[Opening Passage provided section]

A common SWE interview setup is that you talk to the manager and then a few of the engineers.

The manager will keep up a professional company facade.

But the individual engineers will usually answer pretty much any question honestly. Both because we're bad at lying, and because you don't want to end up working with someone when they discover that you lied to them.



Definitely this. Candidates have asked me some pretty hard questions and I rarely ever feel much internal resistance in giving an honest answer, for this exact reason as well as personal guilt that someone might make a major life decision in part because of a deceptive answer. A manager might not hire you if you ask a question they dislike, but unless your question to my humble engineer self is something like “how few hours a week do you manage to get away with working?” or “I hate computers, do you frequently work with computers?”, I don’t even know how I’d give you a thumbs-down without sounding disingenuous in the post-interview feedback meeting.

So much interviewing advice is bullshit, but it’s 100% true that asking good questions at the end is the ideal point to get the most accurate picture of what your job experience is going to be like. Just like my interview questions are in-part trying to gauge what it’s going to be like working with you.


Also because there's no incentive to lie.


People will indeed sometimes lie or spin for various reasons. There doesn’t necessarily have to be an external incentive. Sometimes internal factors are enough; e.g. to reduce cognitive dissonance. They will sometimes lie to themselves and they will sometimes lie to other people. The world is complicated.

[Closing Passage provided section]

In the discussion of software engineering interviews, translate the sentence "The manager will keep up a professional company facade." into Spanish.

[Opening Excerpted data section]

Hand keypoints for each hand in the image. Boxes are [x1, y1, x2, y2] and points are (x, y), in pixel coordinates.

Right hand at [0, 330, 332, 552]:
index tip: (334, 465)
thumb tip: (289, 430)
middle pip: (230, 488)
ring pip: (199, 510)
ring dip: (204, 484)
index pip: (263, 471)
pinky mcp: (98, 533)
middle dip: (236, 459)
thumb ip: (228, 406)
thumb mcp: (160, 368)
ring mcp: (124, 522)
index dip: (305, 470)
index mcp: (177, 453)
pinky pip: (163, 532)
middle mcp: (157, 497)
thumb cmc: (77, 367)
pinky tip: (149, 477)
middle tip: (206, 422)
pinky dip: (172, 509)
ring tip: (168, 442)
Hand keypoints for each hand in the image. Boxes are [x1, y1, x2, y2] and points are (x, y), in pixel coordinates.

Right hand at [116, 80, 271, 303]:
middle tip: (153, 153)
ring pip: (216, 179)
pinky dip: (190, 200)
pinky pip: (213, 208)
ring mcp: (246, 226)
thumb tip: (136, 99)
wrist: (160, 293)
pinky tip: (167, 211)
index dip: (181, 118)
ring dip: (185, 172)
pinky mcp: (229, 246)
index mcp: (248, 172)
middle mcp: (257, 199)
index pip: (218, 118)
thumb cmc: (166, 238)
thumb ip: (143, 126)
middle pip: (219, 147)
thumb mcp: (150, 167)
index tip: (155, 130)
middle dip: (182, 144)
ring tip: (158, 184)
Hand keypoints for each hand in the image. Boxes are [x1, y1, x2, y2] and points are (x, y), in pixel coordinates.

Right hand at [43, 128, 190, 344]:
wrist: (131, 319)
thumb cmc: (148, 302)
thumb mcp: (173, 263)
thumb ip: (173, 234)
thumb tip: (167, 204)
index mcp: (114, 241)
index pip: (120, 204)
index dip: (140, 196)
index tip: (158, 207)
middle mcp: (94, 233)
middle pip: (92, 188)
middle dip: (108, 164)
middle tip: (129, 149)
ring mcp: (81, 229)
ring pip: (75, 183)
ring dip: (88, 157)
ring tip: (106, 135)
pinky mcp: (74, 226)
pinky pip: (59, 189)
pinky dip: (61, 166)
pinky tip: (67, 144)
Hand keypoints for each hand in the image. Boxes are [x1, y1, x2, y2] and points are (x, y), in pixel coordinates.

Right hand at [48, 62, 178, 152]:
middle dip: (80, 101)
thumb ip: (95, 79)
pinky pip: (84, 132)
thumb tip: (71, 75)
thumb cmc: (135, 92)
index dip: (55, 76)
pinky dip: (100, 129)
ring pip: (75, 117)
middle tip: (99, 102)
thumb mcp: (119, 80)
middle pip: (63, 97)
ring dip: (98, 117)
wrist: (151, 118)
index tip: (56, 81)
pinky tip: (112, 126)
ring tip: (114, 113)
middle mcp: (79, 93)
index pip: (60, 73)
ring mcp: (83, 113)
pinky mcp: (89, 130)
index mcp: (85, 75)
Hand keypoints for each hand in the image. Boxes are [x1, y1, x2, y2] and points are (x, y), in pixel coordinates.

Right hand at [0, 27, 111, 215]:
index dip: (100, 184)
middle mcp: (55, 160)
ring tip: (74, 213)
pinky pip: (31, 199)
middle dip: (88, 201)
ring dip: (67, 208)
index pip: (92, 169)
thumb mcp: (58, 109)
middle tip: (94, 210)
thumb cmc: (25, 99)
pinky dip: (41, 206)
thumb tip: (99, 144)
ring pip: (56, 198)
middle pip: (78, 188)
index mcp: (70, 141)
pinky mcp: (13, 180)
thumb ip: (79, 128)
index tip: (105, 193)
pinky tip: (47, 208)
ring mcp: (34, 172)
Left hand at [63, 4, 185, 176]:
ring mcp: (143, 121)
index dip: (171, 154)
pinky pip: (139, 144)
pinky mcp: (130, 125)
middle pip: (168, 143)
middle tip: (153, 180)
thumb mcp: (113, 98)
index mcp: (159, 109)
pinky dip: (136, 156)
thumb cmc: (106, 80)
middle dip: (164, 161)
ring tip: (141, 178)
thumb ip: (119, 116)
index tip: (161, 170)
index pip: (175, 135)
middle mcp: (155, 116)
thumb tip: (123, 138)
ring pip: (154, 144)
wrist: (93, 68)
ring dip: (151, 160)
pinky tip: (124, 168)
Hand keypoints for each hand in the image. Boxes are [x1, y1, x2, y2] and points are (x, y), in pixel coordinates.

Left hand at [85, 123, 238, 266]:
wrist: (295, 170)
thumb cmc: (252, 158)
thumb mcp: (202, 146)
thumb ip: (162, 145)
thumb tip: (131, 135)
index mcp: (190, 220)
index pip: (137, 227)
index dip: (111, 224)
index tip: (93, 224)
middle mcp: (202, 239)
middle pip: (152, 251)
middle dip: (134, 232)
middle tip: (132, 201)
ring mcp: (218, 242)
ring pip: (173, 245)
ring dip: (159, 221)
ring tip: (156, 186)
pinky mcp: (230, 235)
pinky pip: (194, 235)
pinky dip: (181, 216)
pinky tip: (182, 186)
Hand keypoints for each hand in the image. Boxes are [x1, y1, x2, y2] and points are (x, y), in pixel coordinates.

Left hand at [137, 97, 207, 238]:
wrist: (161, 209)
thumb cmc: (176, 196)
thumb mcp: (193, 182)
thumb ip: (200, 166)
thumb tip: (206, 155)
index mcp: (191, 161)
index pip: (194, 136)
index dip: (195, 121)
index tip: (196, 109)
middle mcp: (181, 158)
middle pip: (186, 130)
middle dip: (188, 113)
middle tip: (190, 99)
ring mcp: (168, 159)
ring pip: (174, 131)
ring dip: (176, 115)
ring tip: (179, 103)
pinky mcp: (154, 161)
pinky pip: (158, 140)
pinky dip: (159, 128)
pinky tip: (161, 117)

[Closing Excerpted data section]
[Opening Excerpted data section]

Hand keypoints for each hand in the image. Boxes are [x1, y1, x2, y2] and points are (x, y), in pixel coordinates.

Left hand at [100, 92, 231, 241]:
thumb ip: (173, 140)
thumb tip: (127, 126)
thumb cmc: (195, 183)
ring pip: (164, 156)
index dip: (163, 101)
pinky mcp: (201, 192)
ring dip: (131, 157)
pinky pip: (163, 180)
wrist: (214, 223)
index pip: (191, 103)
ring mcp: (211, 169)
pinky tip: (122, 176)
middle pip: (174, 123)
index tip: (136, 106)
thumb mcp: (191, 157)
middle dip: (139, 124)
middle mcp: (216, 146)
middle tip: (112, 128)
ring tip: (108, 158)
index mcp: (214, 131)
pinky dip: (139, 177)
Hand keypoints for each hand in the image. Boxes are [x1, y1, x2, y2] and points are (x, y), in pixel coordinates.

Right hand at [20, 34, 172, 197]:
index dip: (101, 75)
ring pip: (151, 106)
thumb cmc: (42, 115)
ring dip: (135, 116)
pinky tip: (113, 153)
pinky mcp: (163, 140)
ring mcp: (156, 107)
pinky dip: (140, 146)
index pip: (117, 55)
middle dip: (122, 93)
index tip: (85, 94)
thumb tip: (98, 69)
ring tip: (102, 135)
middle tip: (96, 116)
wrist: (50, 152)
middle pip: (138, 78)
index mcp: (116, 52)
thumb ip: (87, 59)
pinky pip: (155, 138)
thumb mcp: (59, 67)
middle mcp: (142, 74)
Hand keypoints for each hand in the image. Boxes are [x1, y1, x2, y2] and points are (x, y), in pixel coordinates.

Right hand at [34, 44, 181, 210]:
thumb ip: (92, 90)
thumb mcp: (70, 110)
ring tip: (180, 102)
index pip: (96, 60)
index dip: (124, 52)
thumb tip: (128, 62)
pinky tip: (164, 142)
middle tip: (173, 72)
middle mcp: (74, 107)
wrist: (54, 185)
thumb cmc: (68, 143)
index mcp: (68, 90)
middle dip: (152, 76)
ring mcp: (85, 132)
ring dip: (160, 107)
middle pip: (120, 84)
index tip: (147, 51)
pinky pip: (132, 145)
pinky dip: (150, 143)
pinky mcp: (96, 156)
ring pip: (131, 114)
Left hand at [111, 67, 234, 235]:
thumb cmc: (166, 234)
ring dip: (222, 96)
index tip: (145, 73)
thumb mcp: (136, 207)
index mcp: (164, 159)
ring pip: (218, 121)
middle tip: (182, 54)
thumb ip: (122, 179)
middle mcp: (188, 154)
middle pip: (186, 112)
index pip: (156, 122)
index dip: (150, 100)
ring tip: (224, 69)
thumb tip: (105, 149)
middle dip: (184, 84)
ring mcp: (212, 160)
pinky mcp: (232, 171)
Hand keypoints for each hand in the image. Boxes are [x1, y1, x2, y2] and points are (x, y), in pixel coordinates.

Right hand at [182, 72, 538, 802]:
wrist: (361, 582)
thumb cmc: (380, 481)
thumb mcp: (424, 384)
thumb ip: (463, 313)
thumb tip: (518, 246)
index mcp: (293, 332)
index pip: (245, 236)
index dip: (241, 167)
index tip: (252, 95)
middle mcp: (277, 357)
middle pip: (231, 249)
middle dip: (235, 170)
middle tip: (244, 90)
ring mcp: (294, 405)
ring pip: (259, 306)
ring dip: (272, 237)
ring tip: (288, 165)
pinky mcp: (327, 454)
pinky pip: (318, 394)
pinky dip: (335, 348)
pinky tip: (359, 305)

[Closing Excerpted data section]
[Opening Excerpted data section]

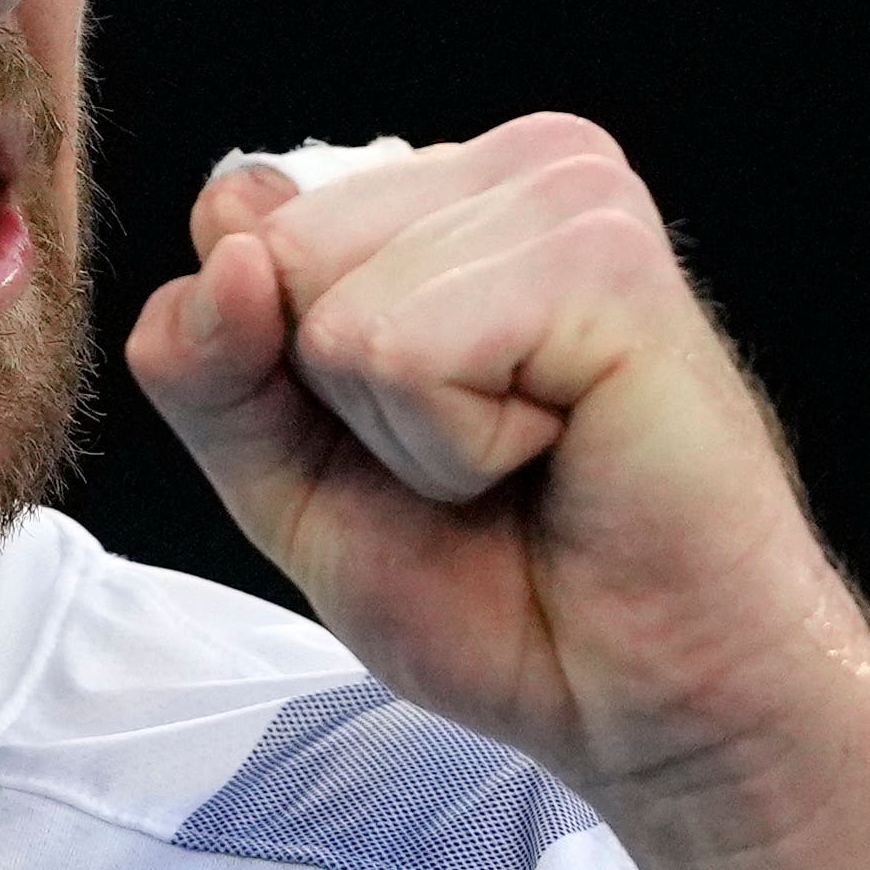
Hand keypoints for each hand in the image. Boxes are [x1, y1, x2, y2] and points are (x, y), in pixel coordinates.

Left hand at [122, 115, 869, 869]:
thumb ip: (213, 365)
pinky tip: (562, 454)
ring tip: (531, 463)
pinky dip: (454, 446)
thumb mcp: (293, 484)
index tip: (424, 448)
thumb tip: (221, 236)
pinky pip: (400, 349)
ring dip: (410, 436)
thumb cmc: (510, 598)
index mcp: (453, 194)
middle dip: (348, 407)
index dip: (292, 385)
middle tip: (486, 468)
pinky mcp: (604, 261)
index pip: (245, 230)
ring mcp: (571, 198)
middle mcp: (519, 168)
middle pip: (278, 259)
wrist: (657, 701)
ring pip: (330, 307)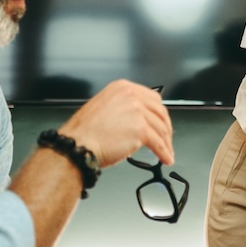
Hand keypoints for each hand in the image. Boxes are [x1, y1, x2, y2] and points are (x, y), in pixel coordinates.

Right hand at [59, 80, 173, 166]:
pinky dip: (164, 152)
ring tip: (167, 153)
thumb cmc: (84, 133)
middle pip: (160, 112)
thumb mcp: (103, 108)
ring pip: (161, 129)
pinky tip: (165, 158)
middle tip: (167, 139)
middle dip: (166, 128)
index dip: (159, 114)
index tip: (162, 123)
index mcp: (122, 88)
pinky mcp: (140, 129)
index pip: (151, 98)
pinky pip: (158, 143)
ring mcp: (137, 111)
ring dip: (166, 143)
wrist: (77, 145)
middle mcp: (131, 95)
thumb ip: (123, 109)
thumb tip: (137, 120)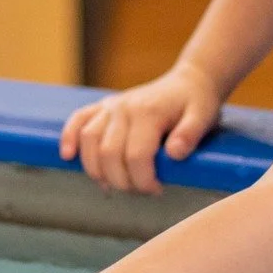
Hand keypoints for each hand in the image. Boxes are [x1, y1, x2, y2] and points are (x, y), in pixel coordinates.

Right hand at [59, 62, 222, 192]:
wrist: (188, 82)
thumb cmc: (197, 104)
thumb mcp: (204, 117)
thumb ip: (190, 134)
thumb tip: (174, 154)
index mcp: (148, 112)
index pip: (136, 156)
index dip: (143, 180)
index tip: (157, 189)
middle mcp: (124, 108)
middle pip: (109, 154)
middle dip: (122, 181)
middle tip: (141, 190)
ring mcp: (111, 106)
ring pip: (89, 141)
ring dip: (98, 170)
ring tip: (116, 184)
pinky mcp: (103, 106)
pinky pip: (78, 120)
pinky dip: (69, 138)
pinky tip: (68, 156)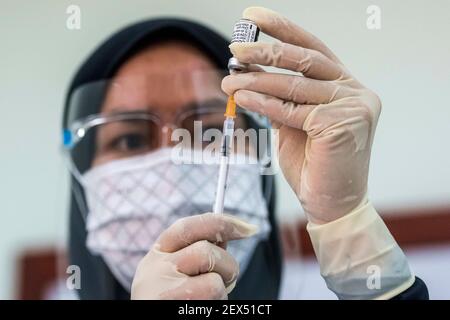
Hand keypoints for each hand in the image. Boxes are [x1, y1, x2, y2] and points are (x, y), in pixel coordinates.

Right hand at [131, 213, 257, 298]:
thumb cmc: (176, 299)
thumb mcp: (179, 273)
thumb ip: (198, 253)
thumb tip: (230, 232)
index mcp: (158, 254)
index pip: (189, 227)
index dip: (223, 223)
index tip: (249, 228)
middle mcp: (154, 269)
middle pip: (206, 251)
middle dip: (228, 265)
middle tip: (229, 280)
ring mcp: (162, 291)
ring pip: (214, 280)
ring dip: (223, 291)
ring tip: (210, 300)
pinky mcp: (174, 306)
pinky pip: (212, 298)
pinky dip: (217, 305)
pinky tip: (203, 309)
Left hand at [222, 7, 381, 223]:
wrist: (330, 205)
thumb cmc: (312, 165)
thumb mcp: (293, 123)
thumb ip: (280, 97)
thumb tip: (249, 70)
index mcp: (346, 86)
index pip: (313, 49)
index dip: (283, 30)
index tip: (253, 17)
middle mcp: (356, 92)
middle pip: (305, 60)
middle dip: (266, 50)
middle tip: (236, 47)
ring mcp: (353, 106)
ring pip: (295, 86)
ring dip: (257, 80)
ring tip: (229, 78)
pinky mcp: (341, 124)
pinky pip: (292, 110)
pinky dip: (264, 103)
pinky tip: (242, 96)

[Closing Excerpted data section]

**Written response:** El gerente mantendrá una fachada corporativa profesional.